#### [TRY IT]
If a line in the data below holds the word "CIRCLE", copy it.

***** SOURCE MATERIAL *****

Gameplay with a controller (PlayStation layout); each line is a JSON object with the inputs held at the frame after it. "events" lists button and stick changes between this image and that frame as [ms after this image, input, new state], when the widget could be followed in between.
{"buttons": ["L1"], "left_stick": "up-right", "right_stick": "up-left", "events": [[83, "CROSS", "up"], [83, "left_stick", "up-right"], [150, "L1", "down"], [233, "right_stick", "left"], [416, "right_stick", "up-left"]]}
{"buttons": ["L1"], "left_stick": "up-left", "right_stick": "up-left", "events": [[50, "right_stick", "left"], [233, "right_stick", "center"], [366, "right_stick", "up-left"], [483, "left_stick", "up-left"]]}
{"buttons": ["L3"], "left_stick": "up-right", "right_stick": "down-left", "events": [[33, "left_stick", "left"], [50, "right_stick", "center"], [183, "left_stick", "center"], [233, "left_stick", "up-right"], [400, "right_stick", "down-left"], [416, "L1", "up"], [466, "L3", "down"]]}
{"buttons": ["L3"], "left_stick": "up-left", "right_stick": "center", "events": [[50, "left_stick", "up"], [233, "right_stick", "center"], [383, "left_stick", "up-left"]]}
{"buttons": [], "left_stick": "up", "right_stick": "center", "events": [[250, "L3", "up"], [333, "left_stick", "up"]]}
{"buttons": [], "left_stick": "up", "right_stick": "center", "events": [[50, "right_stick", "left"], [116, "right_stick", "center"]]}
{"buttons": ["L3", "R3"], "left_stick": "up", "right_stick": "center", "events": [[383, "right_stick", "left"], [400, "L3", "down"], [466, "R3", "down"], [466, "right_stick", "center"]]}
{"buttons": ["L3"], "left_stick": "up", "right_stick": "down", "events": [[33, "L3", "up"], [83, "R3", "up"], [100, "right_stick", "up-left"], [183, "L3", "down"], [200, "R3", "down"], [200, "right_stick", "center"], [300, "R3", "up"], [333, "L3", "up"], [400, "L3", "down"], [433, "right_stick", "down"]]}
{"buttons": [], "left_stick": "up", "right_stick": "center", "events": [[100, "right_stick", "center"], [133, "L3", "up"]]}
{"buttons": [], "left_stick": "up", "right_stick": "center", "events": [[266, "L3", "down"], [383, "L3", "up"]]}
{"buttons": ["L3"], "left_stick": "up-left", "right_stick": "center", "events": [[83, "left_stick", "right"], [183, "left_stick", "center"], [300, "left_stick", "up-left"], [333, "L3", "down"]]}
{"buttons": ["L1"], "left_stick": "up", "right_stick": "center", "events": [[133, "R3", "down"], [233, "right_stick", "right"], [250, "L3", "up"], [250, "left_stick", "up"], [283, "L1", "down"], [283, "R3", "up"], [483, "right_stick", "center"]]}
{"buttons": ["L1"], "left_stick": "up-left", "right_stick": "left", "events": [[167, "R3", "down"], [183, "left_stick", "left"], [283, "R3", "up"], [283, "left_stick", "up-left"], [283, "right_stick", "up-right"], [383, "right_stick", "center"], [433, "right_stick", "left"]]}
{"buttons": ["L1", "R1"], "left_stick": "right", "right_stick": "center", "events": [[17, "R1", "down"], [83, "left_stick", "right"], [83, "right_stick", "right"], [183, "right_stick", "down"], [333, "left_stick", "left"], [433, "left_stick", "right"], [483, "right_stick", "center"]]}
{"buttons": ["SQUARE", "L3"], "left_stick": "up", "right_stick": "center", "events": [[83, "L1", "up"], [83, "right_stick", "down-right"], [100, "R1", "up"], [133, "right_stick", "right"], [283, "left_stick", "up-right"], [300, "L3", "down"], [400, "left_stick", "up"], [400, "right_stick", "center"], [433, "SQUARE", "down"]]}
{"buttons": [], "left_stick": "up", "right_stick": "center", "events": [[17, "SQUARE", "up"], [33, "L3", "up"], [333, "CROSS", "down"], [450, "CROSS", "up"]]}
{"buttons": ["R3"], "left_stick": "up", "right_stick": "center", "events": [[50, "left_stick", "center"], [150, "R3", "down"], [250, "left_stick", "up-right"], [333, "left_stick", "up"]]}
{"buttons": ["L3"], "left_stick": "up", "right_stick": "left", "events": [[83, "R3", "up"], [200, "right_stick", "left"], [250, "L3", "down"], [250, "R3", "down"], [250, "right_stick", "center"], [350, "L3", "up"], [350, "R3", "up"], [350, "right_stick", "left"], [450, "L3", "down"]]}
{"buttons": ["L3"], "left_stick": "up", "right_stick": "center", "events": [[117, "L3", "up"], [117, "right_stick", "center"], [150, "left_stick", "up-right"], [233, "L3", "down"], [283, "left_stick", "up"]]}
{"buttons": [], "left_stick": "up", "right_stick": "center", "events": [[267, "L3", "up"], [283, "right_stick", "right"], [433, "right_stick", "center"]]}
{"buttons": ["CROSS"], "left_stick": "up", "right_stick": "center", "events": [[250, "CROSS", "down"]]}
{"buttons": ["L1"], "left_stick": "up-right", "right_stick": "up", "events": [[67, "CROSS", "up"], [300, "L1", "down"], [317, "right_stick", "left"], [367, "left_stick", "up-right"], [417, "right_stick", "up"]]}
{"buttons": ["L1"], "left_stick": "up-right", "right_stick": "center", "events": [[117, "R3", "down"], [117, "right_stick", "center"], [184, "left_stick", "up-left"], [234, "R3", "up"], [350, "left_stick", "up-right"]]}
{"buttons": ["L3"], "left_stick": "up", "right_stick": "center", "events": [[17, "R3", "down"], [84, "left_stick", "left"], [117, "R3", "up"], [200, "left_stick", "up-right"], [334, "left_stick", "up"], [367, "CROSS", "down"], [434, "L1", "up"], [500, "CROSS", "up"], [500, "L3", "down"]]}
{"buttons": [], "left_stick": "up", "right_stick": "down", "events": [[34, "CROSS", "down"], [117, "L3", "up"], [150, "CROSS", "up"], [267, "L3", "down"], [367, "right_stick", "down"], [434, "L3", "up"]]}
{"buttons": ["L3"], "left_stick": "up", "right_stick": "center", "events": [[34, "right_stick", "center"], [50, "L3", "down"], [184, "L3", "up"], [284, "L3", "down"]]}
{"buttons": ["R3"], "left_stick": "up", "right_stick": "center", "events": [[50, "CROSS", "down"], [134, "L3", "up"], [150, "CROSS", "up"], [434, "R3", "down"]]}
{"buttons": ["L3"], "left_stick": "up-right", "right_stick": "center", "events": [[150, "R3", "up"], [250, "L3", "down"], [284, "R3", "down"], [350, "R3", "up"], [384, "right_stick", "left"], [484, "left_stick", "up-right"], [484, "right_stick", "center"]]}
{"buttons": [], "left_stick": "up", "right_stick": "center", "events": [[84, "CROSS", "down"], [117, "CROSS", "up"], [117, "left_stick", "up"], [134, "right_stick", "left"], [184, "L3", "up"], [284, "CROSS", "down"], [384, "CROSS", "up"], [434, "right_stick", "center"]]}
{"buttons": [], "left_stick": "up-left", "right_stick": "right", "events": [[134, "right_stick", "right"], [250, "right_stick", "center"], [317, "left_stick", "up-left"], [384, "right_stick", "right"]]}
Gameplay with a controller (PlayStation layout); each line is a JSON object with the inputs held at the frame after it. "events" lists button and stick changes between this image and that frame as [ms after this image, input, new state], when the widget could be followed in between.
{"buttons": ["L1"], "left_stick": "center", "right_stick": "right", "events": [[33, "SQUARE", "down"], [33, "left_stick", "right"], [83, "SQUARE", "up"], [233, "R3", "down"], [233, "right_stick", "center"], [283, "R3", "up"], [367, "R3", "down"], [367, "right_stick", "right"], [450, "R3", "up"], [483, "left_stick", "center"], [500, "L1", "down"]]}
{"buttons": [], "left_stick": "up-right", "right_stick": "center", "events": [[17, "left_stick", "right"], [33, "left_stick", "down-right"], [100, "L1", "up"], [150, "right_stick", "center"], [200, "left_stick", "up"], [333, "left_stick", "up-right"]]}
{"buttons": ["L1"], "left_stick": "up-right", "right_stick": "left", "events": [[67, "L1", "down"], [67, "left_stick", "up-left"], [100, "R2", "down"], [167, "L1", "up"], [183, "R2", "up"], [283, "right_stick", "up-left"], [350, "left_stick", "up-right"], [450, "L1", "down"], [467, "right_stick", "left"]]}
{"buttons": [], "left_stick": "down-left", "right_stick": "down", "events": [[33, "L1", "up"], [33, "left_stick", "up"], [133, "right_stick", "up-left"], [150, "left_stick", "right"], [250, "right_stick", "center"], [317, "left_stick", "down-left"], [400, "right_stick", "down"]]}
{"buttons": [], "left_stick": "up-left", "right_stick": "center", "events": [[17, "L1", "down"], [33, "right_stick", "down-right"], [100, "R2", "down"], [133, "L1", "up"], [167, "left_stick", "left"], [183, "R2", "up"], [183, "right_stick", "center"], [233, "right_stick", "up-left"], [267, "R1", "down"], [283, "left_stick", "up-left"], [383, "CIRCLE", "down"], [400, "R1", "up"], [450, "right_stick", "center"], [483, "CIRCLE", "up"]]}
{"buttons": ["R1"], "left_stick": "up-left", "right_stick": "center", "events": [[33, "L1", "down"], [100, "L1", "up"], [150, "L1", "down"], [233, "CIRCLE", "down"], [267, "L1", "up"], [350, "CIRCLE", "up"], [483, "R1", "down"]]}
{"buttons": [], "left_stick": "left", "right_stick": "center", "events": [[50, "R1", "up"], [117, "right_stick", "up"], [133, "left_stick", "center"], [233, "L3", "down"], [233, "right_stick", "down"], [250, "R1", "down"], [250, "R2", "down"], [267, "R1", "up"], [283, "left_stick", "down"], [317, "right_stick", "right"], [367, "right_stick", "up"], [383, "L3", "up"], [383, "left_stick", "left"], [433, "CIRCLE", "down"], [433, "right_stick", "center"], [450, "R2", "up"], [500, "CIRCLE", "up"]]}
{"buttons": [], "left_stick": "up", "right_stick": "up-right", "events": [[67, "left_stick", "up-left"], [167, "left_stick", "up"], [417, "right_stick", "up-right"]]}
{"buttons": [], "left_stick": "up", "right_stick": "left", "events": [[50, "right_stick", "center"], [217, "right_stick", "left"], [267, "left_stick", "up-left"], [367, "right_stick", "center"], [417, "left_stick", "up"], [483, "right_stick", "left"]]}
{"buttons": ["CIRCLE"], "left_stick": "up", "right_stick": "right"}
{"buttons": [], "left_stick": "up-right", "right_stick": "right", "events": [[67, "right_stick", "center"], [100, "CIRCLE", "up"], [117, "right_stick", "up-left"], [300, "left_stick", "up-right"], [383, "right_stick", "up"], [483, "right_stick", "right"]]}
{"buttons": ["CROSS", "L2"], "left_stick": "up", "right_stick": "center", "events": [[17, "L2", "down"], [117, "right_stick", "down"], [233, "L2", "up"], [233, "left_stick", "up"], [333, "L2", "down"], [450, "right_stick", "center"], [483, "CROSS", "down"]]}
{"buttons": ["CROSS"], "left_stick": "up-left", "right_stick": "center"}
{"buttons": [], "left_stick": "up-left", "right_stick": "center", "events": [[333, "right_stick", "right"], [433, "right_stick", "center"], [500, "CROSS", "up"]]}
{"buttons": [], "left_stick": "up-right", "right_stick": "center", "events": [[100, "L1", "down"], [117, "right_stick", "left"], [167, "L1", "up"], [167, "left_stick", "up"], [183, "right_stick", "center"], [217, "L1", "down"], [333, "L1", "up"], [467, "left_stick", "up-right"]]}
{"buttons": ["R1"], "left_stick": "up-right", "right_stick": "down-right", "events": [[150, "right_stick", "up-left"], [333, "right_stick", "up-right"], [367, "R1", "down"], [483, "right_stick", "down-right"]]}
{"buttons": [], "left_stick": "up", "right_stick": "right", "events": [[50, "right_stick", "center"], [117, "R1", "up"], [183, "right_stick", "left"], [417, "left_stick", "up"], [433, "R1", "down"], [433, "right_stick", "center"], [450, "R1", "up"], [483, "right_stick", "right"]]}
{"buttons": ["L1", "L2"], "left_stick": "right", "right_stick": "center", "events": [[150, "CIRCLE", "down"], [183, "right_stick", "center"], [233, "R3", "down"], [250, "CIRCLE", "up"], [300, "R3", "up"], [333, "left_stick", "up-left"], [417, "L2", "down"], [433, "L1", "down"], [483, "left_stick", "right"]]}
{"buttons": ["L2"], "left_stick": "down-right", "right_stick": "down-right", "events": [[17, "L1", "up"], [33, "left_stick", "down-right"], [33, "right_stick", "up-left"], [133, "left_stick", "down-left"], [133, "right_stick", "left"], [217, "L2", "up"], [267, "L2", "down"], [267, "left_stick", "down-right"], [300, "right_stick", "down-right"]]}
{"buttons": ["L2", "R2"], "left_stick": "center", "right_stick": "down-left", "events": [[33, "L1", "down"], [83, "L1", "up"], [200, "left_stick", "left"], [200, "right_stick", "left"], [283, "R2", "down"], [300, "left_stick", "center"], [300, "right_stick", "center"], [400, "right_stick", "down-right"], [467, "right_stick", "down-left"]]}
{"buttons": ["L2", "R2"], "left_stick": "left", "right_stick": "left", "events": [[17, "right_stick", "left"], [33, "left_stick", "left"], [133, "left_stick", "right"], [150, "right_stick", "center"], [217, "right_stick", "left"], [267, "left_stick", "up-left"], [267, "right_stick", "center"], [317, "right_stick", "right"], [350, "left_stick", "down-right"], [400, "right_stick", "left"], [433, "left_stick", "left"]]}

*****

#### [TASK OUTPUT]
{"buttons": [], "left_stick": "up-left", "right_stick": "center", "events": [[17, "L1", "down"], [33, "right_stick", "down-right"], [100, "R2", "down"], [133, "L1", "up"], [167, "left_stick", "left"], [183, "R2", "up"], [183, "right_stick", "center"], [233, "right_stick", "up-left"], [267, "R1", "down"], [283, "left_stick", "up-left"], [383, "CIRCLE", "down"], [400, "R1", "up"], [450, "right_stick", "center"], [483, "CIRCLE", "up"]]}
{"buttons": ["R1"], "left_stick": "up-left", "right_stick": "center", "events": [[33, "L1", "down"], [100, "L1", "up"], [150, "L1", "down"], [233, "CIRCLE", "down"], [267, "L1", "up"], [350, "CIRCLE", "up"], [483, "R1", "down"]]}
{"buttons": [], "left_stick": "left", "right_stick": "center", "events": [[50, "R1", "up"], [117, "right_stick", "up"], [133, "left_stick", "center"], [233, "L3", "down"], [233, "right_stick", "down"], [250, "R1", "down"], [250, "R2", "down"], [267, "R1", "up"], [283, "left_stick", "down"], [317, "right_stick", "right"], [367, "right_stick", "up"], [383, "L3", "up"], [383, "left_stick", "left"], [433, "CIRCLE", "down"], [433, "right_stick", "center"], [450, "R2", "up"], [500, "CIRCLE", "up"]]}
{"buttons": ["CIRCLE"], "left_stick": "up", "right_stick": "right"}
{"buttons": [], "left_stick": "up-right", "right_stick": "right", "events": [[67, "right_stick", "center"], [100, "CIRCLE", "up"], [117, "right_stick", "up-left"], [300, "left_stick", "up-right"], [383, "right_stick", "up"], [483, "right_stick", "right"]]}
{"buttons": ["L1", "L2"], "left_stick": "right", "right_stick": "center", "events": [[150, "CIRCLE", "down"], [183, "right_stick", "center"], [233, "R3", "down"], [250, "CIRCLE", "up"], [300, "R3", "up"], [333, "left_stick", "up-left"], [417, "L2", "down"], [433, "L1", "down"], [483, "left_stick", "right"]]}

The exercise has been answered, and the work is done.